Being no dummy, DeGraw “figured I’d try to apply that to the recordmaking process next time.”
Next time arrived in May with “Gavin DeGraw,” the successor to the platinum-certified “Chariot” and its hits “I Don’t Want To Be,” “Follow Through” and the title track. “Gavin DeGraw” debuted at No. 7 on the Billboard 200 chart, but more importantly it showcased the tougher, more muscular sound that fans reacted to so well at his concerts.
“I was really just focusing on satisfying my own taste,” explains the New York state-raised DeGraw, whose “Chariot” went platinum, taking off after the WB TV drama “One Tree Hill” chose the chart-topping hit, “I Don’t Want to Be,” as its theme song. “I was just gonna go ahead and make a record the way I felt like I should make a record. I thought it was important to just try to lay it out there as honestly as possible and ... not be overly analytical of my singing or anything.

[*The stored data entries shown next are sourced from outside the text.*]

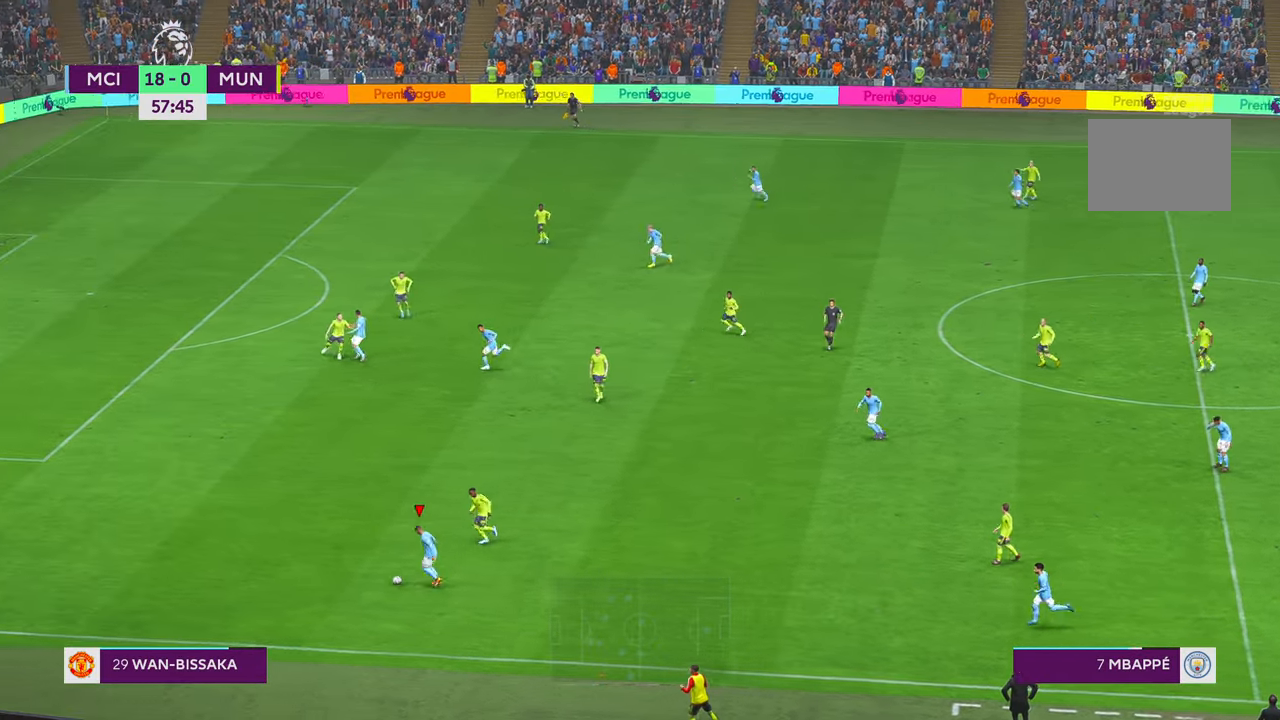
{"buttons": ["R2"], "left_stick": "left", "right_stick": "center", "events": [[17, "L1", "up"]]}
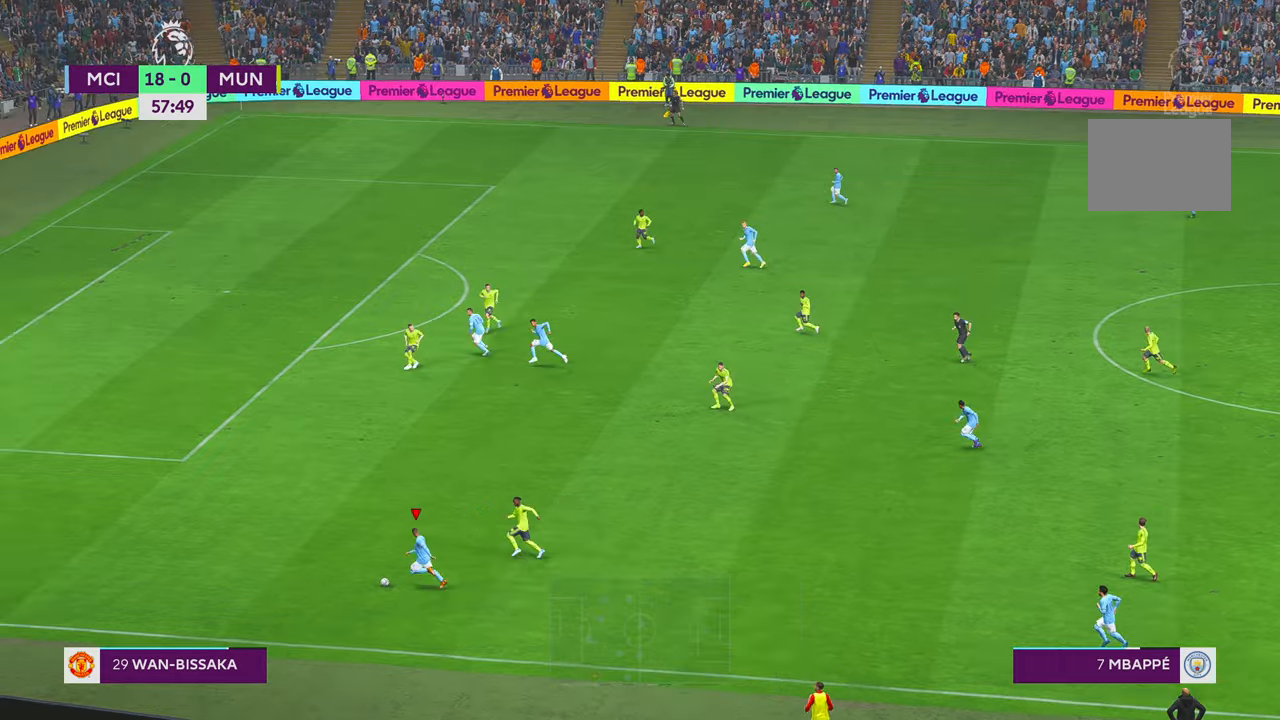
{"buttons": ["R2"], "left_stick": "left", "right_stick": "center", "events": []}
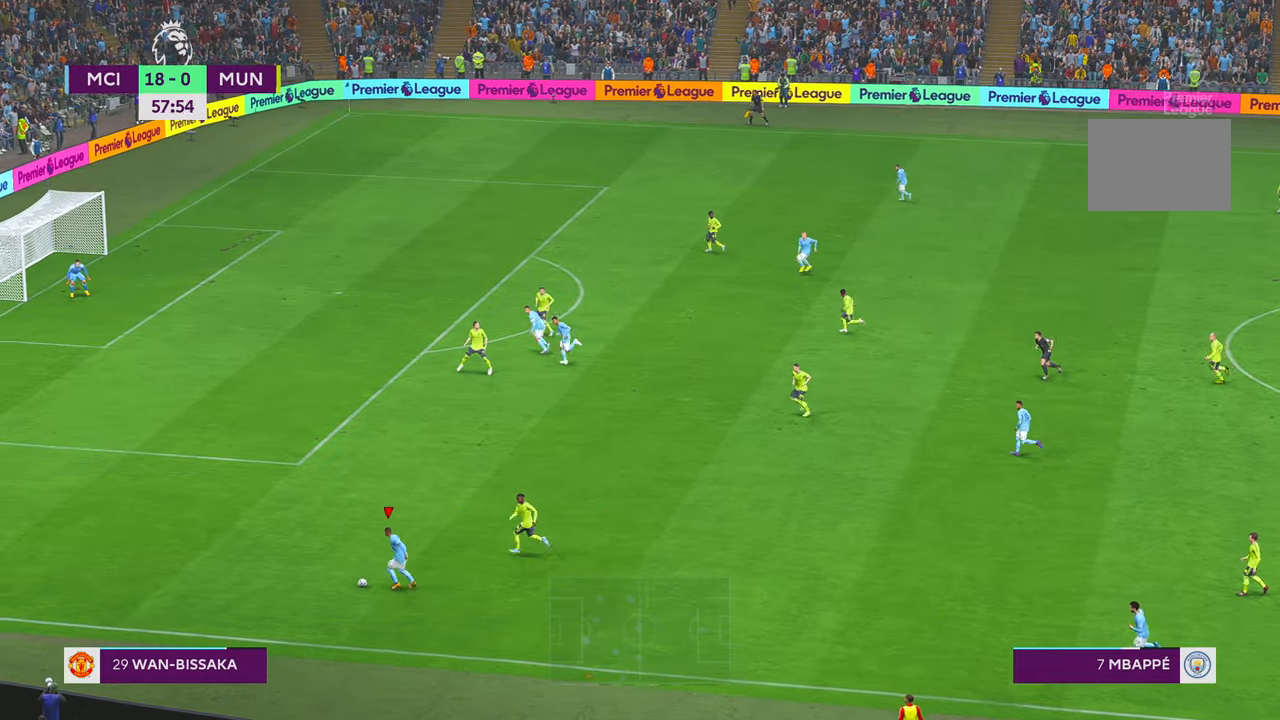
{"buttons": ["R2"], "left_stick": "up-left", "right_stick": "center", "events": [[500, "left_stick", "up-left"]]}
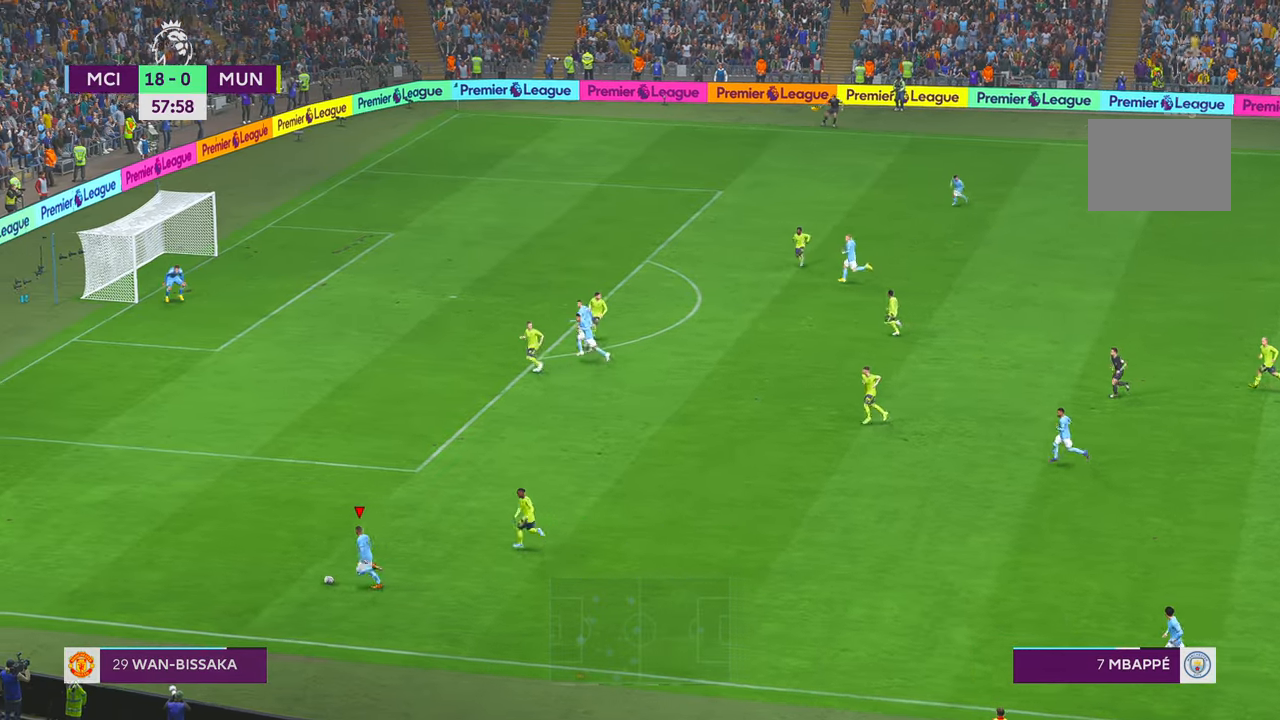
{"buttons": ["R2"], "left_stick": "up-left", "right_stick": "center", "events": []}
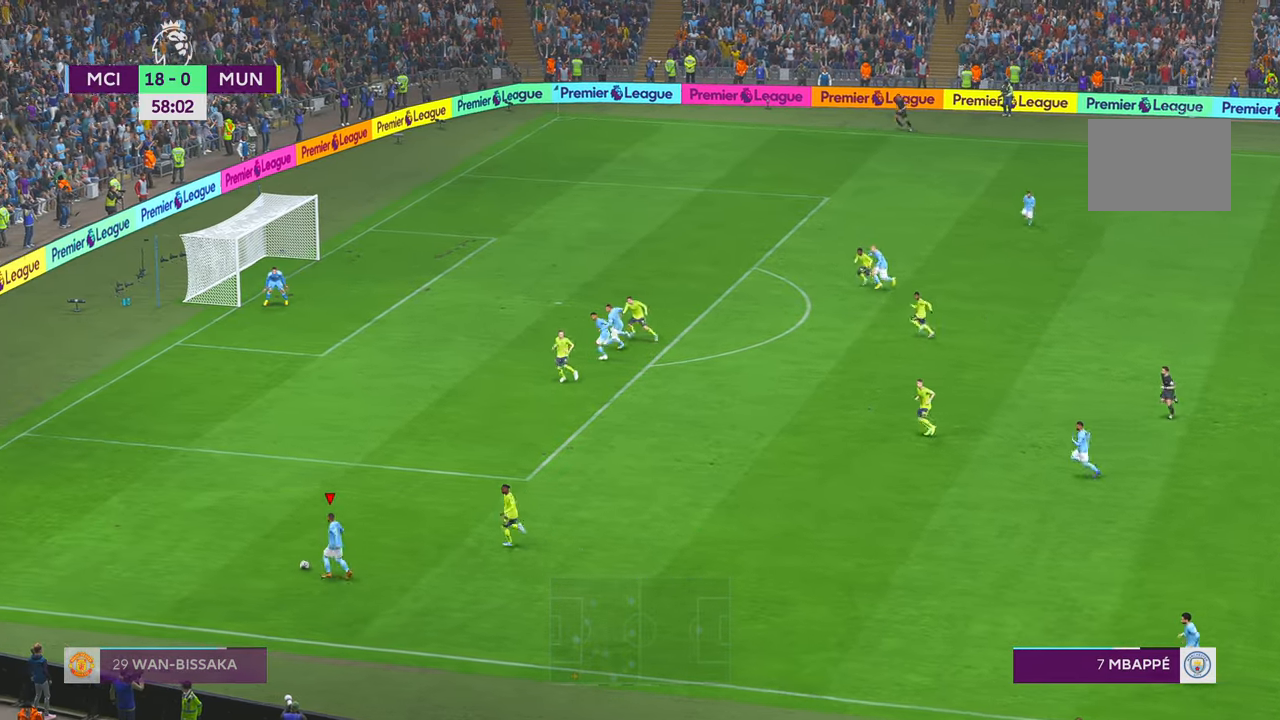
{"buttons": ["R2"], "left_stick": "up", "right_stick": "center", "events": [[234, "X", "down"], [500, "X", "up"], [500, "left_stick", "up"]]}
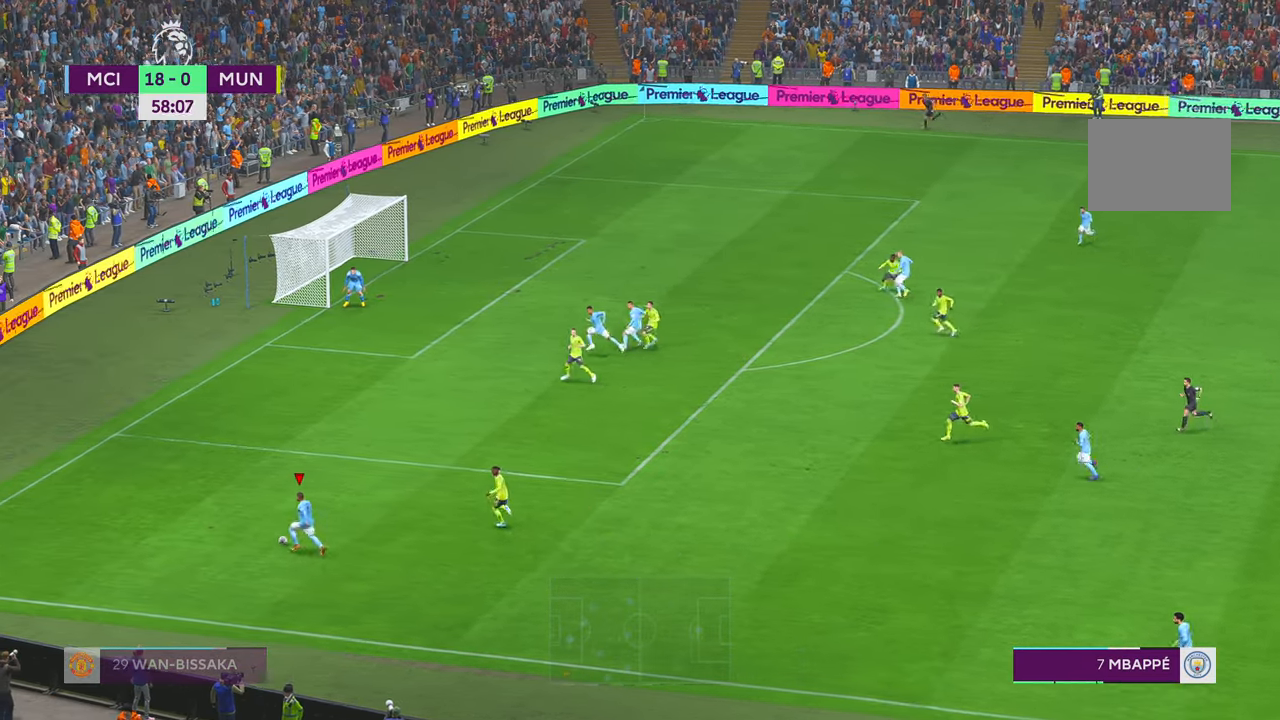
{"buttons": ["R2"], "left_stick": "up-right", "right_stick": "center", "events": [[450, "left_stick", "up-right"]]}
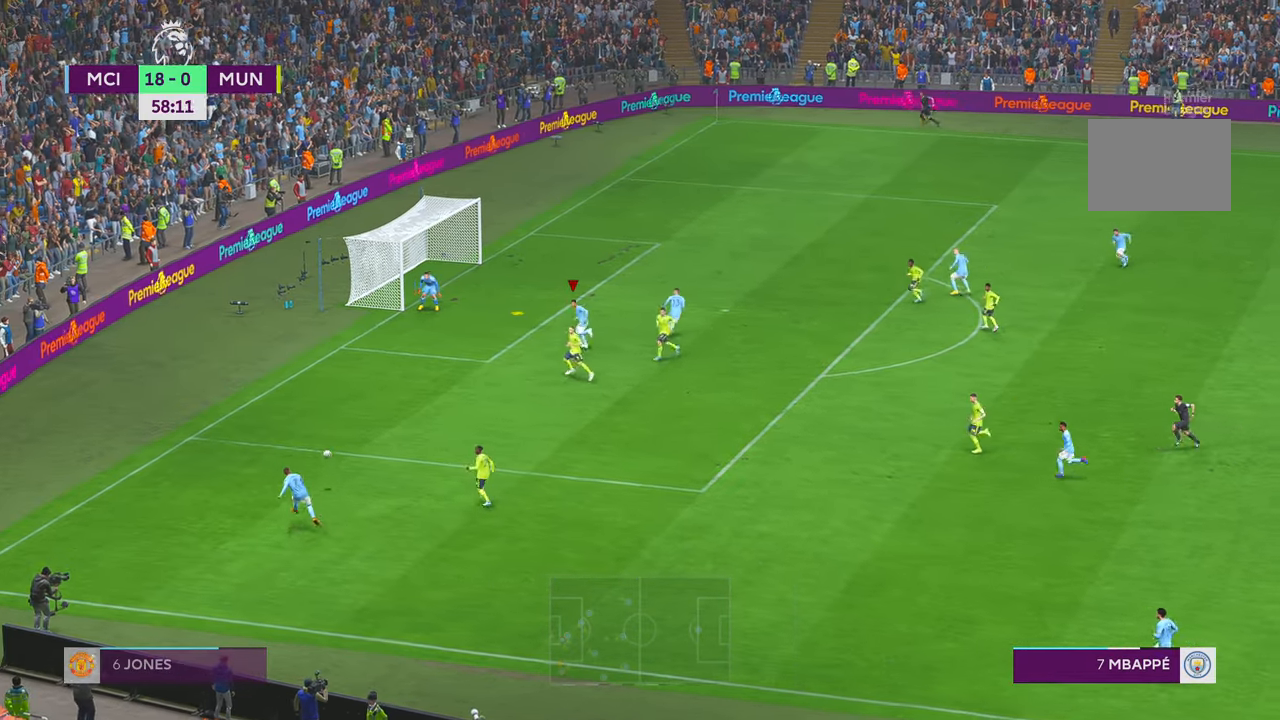
{"buttons": ["R2"], "left_stick": "down-right", "right_stick": "center", "events": [[134, "left_stick", "right"], [434, "left_stick", "down-right"]]}
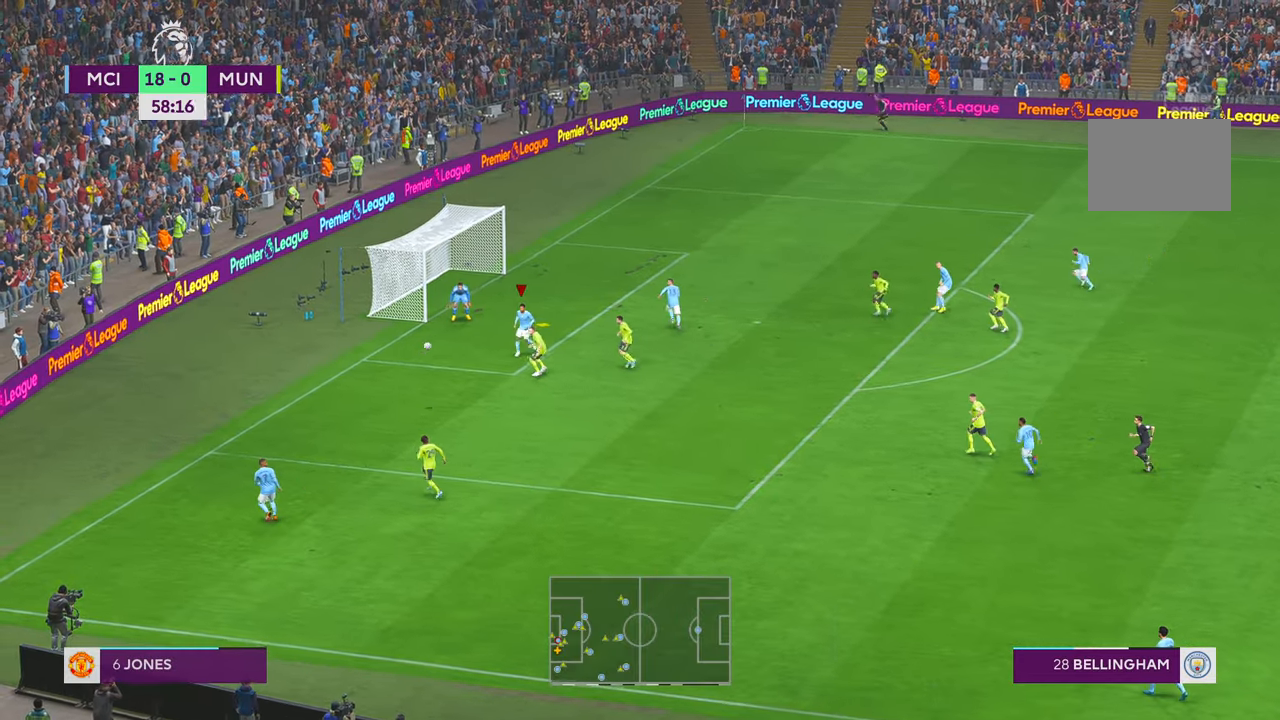
{"buttons": ["R2"], "left_stick": "right", "right_stick": "center", "events": [[100, "left_stick", "right"], [134, "A", "down"], [217, "A", "up"]]}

“When you’re in a studio, sometimes it can feel very much like a laboratory. It takes a little bit of the heart out of it, and I tried not to overdo it too much as far as analyzing or secondguessing myself.”
But he does acknowledge the weight of expectations when he started to make “Gavin DeGraw” in 2007. “I wasn’t feeling any pressure until everybody started talking about it, and all of a sudden you start thinking about your eagles and your birdies,” DeGraw says with a laugh.
DeGraw did have several songs he had road-tested for the new album in hand. And with a sonic mission in mind he turned to producer Howard Benson, who established his reputation with hard rock bands such as P.O.D., My Chemical Romance and Hoobastank and was riding a new wave of success thanks to his involvement with the hotselling Daughtry.
And DeGraw found that Benson fit in with the casual, non-exacting process he wanted to follow for the album.
“He didn’t sit around the studio all the time and say a bunch of annoying stuff like ‘Maybe you should try this, maybe you should try that ...’” DeGraw recalls. “He just left me alone with the musicians and work the band over and then showed up during the vocal sessions and really put me through my paces.”
DeGraw agrees that there’s a loose thematic unity to the 12 songs on “Gavin DeGraw,” which are steeped in relationships — though not necessarily his own. “A couple are about my own situations,” DeGraw acknowledges, “and some are taken from people around me, relationships I’m watching or have watched, my own little observations and analyses.
“I think those are important factors in revealing things about you.”
But, DeGraw adds, he doesn’t always tie the songs strictly to the facts.
“Oh, I definitely twist it up,” he says. “You definitely go from biographer to someone with an imagination. You don’t just lay down everything exactly as it happened. There has to be some level of Mark Twain in there.”
DeGraw plans to tour as hard to support “Gavin DeGraw” as he did for “Chariot” — and perhaps even harder. Though he’s proud of his debut, DeGraw feels that the new album represents him better, and that’s led to a different kind of investiture in its success.
“I feel like I’m getting out a lot more musically than I did before,” he explains. “I don’t feel as limited. This is a pretty broad record, and it shows how many different directions I’m interested in.
“And I figured that since the second album is the make or break record, I may as well put MY ... name on it, y’know?”